▸ Written instruction 1: List the examples of green infrastructure that the notes on climate mitigation and adaptation name.
▸ Written instruction 2: Gather every line of the records that contains the string "order", matching its case exactly.

## start Document section

Source: UNDRR [TODO: add original citation]
3.8.2 Mitigation
Interventions to reduce emissions, reduce the effect of greenhouse gases, or increase their capture, reducing the effect or magnitude of climate change.
Important: Most of what we discuss in this course is adaptation, not mitigation. Unless you are talking about reducing emissions, you are not talking about mitigation. You are talking about adaptation.
3.8.3 Adaptation
Changes to natural or human systems in response to current climate or anticipated climate and its effects to reduce risk and take advantage of opportunities.
Example: floating houses in the Netherlands.
3.8.4 Adaptation Approaches
Structural Interventions
According to UNDRR: Physical constructions to avoid possible impacts or hazards. The application of engineering techniques or technology to achieve resistance or resilience against hazards in structures or systems.
Examples:
- Channels or other hydroengineering
- Gray infrastructure: Built infrastructure like concrete channels, flood walls, levees, and drainage pipes. Effective for controlling water flow but can be expensive to build and maintain, may transfer risk downstream, and doesn’t address multiple co-benefits.
- Green infrastructure: Nature-based solutions like wetlands, permeable surfaces, urban forests, and rain gardens. Can address multiple issues simultaneously (flood management, heat reduction, air quality, biodiversity) and typically costs less to maintain than gray infrastructure, though may require more space and longer time to establish.

## end Document section
## start Rows

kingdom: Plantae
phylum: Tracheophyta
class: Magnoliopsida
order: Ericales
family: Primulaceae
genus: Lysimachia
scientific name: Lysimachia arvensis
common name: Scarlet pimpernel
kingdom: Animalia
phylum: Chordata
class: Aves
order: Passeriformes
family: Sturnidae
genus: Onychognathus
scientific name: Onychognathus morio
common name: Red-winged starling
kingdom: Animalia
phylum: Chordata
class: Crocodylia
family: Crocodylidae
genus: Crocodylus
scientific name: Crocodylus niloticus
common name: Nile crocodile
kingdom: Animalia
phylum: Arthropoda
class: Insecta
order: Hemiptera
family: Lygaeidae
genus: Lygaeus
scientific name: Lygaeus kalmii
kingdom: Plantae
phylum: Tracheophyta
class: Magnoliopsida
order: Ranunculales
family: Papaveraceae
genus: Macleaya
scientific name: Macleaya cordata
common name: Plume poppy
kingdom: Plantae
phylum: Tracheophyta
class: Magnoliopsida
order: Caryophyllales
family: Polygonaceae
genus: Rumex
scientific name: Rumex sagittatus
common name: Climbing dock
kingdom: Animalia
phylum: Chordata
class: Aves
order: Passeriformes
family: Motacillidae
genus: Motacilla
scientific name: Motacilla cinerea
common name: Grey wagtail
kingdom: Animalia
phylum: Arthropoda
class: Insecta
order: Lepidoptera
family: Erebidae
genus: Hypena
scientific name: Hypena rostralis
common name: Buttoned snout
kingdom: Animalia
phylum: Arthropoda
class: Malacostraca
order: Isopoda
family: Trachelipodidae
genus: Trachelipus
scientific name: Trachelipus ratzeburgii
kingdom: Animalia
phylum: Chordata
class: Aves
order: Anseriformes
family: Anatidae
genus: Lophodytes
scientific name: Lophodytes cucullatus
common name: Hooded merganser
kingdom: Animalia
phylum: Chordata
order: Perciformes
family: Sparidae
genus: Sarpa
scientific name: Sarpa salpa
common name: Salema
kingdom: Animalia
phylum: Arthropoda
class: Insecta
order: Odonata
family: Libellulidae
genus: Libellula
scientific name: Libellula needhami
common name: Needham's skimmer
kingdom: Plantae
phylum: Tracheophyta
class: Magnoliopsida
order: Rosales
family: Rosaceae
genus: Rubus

## end Rows

▸ Exercise result 1: wetlands, permeable surfaces, urban forests, rain gardens

▸ Exercise result 2:
order: Ericales
order: Passeriformes
order: Hemiptera
order: Ranunculales
order: Caryophyllales
order: Passeriformes
order: Lepidoptera
order: Isopoda
order: Anseriformes
order: Perciformes
order: Odonata
order: Rosales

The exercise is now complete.